+++ DATA FOR THE TASK

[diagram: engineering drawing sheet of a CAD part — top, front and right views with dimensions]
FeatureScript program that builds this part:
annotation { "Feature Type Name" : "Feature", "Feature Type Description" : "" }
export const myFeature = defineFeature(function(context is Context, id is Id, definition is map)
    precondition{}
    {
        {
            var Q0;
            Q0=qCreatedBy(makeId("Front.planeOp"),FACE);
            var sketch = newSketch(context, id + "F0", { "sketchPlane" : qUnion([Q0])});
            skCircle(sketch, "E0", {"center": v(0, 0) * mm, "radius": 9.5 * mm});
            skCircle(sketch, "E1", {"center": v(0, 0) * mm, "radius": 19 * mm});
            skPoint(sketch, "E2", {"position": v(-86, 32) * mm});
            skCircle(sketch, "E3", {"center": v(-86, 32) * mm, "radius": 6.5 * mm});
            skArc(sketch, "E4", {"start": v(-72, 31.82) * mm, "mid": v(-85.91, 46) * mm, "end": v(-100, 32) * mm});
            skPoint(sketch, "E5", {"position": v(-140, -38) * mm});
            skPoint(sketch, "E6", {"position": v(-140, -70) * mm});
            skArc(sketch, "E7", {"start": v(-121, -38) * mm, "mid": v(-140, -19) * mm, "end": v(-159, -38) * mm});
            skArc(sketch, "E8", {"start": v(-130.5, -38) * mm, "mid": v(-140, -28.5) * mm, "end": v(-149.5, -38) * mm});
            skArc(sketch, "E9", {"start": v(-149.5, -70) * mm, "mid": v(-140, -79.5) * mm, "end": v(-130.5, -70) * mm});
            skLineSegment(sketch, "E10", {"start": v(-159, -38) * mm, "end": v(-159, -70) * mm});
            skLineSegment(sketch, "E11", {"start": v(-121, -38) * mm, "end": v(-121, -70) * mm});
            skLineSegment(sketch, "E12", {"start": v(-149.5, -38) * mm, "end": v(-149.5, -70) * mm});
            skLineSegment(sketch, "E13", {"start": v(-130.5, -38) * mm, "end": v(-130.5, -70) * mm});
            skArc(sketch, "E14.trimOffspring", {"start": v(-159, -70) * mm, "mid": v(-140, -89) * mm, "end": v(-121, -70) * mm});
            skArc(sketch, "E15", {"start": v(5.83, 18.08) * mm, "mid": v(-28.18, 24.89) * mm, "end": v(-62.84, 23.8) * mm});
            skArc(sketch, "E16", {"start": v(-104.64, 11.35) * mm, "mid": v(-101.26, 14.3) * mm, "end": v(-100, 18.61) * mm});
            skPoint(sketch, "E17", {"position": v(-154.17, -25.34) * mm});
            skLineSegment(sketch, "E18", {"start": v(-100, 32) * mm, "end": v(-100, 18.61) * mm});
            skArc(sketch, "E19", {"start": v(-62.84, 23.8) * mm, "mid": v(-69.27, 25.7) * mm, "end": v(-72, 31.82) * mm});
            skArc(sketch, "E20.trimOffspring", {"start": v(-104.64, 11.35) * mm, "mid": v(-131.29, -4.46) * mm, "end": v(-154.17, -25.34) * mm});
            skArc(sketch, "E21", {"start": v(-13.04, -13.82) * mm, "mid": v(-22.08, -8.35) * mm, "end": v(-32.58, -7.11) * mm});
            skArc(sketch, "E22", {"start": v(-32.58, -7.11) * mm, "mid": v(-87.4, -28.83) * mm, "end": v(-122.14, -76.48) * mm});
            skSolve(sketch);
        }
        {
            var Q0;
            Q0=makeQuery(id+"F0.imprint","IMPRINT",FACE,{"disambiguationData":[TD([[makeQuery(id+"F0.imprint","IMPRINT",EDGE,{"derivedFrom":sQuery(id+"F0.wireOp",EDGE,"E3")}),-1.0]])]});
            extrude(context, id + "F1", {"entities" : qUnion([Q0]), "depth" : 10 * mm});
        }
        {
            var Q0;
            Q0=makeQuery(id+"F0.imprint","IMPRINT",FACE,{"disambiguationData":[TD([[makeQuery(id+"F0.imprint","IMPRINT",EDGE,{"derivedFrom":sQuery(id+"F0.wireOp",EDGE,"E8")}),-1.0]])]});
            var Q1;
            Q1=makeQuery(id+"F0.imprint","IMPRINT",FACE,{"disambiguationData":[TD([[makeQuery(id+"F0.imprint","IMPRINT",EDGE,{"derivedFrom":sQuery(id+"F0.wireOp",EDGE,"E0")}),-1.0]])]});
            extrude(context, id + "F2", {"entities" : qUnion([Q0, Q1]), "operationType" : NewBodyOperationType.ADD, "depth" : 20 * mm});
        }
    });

++++++

**REQUIREMENT:** Copy out every line of the entries above, character for character, with nothing changed or left out.

**FINISHED ANSWER:**
[diagram: engineering drawing sheet of a CAD part — top, front and right views with dimensions]
FeatureScript program that builds this part:
annotation { "Feature Type Name" : "Feature", "Feature Type Description" : "" }
export const myFeature = defineFeature(function(context is Context, id is Id, definition is map)
    precondition{}
    {
        {
            var Q0;
            Q0=qCreatedBy(makeId("Front.planeOp"),FACE);
            var sketch = newSketch(context, id + "F0", { "sketchPlane" : qUnion([Q0])});
            skCircle(sketch, "E0", {"center": v(0, 0) * mm, "radius": 9.5 * mm});
            skCircle(sketch, "E1", {"center": v(0, 0) * mm, "radius": 19 * mm});
            skPoint(sketch, "E2", {"position": v(-86, 32) * mm});
            skCircle(sketch, "E3", {"center": v(-86, 32) * mm, "radius": 6.5 * mm});
            skArc(sketch, "E4", {"start": v(-72, 31.82) * mm, "mid": v(-85.91, 46) * mm, "end": v(-100, 32) * mm});
            skPoint(sketch, "E5", {"position": v(-140, -38) * mm});
            skPoint(sketch, "E6", {"position": v(-140, -70) * mm});
            skArc(sketch, "E7", {"start": v(-121, -38) * mm, "mid": v(-140, -19) * mm, "end": v(-159, -38) * mm});
            skArc(sketch, "E8", {"start": v(-130.5, -38) * mm, "mid": v(-140, -28.5) * mm, "end": v(-149.5, -38) * mm});
            skArc(sketch, "E9", {"start": v(-149.5, -70) * mm, "mid": v(-140, -79.5) * mm, "end": v(-130.5, -70) * mm});
            skLineSegment(sketch, "E10", {"start": v(-159, -38) * mm, "end": v(-159, -70) * mm});
            skLineSegment(sketch, "E11", {"start": v(-121, -38) * mm, "end": v(-121, -70) * mm});
            skLineSegment(sketch, "E12", {"start": v(-149.5, -38) * mm, "end": v(-149.5, -70) * mm});
            skLineSegment(sketch, "E13", {"start": v(-130.5, -38) * mm, "end": v(-130.5, -70) * mm});
            skArc(sketch, "E14.trimOffspring", {"start": v(-159, -70) * mm, "mid": v(-140, -89) * mm, "end": v(-121, -70) * mm});
            skArc(sketch, "E15", {"start": v(5.83, 18.08) * mm, "mid": v(-28.18, 24.89) * mm, "end": v(-62.84, 23.8) * mm});
            skArc(sketch, "E16", {"start": v(-104.64, 11.35) * mm, "mid": v(-101.26, 14.3) * mm, "end": v(-100, 18.61) * mm});
            skPoint(sketch, "E17", {"position": v(-154.17, -25.34) * mm});
            skLineSegment(sketch, "E18", {"start": v(-100, 32) * mm, "end": v(-100, 18.61) * mm});
            skArc(sketch, "E19", {"start": v(-62.84, 23.8) * mm, "mid": v(-69.27, 25.7) * mm, "end": v(-72, 31.82) * mm});
            skArc(sketch, "E20.trimOffspring", {"start": v(-104.64, 11.35) * mm, "mid": v(-131.29, -4.46) * mm, "end": v(-154.17, -25.34) * mm});
            skArc(sketch, "E21", {"start": v(-13.04, -13.82) * mm, "mid": v(-22.08, -8.35) * mm, "end": v(-32.58, -7.11) * mm});
            skArc(sketch, "E22", {"start": v(-32.58, -7.11) * mm, "mid": v(-87.4, -28.83) * mm, "end": v(-122.14, -76.48) * mm});
            skSolve(sketch);
        }
        {
            var Q0;
            Q0=makeQuery(id+"F0.imprint","IMPRINT",FACE,{"disambiguationData":[TD([[makeQuery(id+"F0.imprint","IMPRINT",EDGE,{"derivedFrom":sQuery(id+"F0.wireOp",EDGE,"E3")}),-1.0]])]});
            extrude(context, id + "F1", {"entities" : qUnion([Q0]), "depth" : 10 * mm});
        }
        {
            var Q0;
            Q0=makeQuery(id+"F0.imprint","IMPRINT",FACE,{"disambiguationData":[TD([[makeQuery(id+"F0.imprint","IMPRINT",EDGE,{"derivedFrom":sQuery(id+"F0.wireOp",EDGE,"E8")}),-1.0]])]});
            var Q1;
            Q1=makeQuery(id+"F0.imprint","IMPRINT",FACE,{"disambiguationData":[TD([[makeQuery(id+"F0.imprint","IMPRINT",EDGE,{"derivedFrom":sQuery(id+"F0.wireOp",EDGE,"E0")}),-1.0]])]});
            extrude(context, id + "F2", {"entities" : qUnion([Q0, Q1]), "operationType" : NewBodyOperationType.ADD, "depth" : 20 * mm});
        }
    });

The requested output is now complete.